**REQUIRED WORK**
At the line containing "index tip: (1065, 1049)", begin repeating lines exactly, and stop only after the final line of the records below.

START THE DATA

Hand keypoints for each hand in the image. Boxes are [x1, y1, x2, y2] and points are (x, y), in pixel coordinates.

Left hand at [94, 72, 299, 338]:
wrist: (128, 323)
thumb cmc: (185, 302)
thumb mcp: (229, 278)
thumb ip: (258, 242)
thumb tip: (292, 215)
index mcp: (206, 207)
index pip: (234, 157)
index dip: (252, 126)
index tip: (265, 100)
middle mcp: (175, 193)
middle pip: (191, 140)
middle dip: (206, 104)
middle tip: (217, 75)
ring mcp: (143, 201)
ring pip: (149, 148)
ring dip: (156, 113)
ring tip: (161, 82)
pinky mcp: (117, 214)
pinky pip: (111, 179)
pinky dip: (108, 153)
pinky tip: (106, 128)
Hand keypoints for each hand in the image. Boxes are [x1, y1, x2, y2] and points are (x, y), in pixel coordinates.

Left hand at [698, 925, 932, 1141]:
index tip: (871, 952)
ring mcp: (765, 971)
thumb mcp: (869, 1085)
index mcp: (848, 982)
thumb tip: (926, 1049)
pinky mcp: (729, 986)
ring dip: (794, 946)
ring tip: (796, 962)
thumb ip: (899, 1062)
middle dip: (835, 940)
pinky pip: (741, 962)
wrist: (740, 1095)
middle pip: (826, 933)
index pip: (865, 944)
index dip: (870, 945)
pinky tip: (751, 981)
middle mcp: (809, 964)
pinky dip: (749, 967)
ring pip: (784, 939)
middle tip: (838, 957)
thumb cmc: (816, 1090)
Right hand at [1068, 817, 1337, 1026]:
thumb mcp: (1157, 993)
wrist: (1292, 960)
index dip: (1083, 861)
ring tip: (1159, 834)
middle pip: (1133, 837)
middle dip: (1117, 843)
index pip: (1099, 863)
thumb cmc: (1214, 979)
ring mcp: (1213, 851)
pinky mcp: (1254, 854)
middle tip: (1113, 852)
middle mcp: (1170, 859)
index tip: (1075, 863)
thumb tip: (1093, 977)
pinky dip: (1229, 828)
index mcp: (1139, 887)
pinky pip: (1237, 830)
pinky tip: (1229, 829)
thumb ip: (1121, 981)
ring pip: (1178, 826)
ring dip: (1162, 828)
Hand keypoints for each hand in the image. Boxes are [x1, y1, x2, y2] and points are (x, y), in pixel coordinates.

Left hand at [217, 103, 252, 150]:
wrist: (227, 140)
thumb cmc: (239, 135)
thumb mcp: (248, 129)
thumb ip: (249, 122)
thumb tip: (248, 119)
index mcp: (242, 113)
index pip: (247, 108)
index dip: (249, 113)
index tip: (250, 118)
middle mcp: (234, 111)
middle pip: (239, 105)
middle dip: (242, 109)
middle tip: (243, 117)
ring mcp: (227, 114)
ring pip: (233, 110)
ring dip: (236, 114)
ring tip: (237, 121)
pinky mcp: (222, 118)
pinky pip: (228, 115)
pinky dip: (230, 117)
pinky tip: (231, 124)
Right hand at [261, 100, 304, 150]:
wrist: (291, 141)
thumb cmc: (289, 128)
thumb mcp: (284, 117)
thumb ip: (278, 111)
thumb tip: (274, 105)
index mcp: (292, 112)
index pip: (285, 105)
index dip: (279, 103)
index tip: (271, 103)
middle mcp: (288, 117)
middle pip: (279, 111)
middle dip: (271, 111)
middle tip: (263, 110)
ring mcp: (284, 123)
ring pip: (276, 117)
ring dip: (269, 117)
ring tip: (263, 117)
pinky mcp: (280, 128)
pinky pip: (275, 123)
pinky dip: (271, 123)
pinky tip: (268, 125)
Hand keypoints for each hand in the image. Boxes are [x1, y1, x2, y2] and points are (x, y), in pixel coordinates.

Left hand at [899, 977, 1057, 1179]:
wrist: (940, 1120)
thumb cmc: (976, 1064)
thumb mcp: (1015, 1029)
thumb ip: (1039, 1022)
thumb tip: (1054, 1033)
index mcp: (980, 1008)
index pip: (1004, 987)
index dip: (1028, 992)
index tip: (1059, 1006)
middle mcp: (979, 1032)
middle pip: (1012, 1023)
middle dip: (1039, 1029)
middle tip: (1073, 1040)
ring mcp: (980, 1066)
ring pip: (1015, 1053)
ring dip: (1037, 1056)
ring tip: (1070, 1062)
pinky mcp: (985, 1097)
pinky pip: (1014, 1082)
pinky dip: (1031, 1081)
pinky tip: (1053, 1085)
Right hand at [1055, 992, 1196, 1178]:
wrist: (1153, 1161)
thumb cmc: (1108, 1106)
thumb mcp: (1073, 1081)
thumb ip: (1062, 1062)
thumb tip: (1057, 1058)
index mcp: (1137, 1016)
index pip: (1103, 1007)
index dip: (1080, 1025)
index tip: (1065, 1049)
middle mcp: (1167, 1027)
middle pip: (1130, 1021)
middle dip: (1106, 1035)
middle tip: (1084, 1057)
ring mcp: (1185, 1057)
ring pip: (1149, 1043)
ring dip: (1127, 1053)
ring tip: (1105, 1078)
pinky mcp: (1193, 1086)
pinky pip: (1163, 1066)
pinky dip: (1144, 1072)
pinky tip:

END THE DATA

**OUTPUT FOR THIS TASK**
index tip: (1065, 1049)
middle mcp: (1167, 1027)
middle pip: (1130, 1021)
middle dip: (1106, 1035)
middle tip: (1084, 1057)
ring mcp: (1185, 1057)
ring pip: (1149, 1043)
ring dip: (1127, 1053)
ring tip: (1105, 1078)
pinky mcp: (1193, 1086)
pinky pip: (1163, 1066)
pinky dip: (1144, 1072)
pinky tip:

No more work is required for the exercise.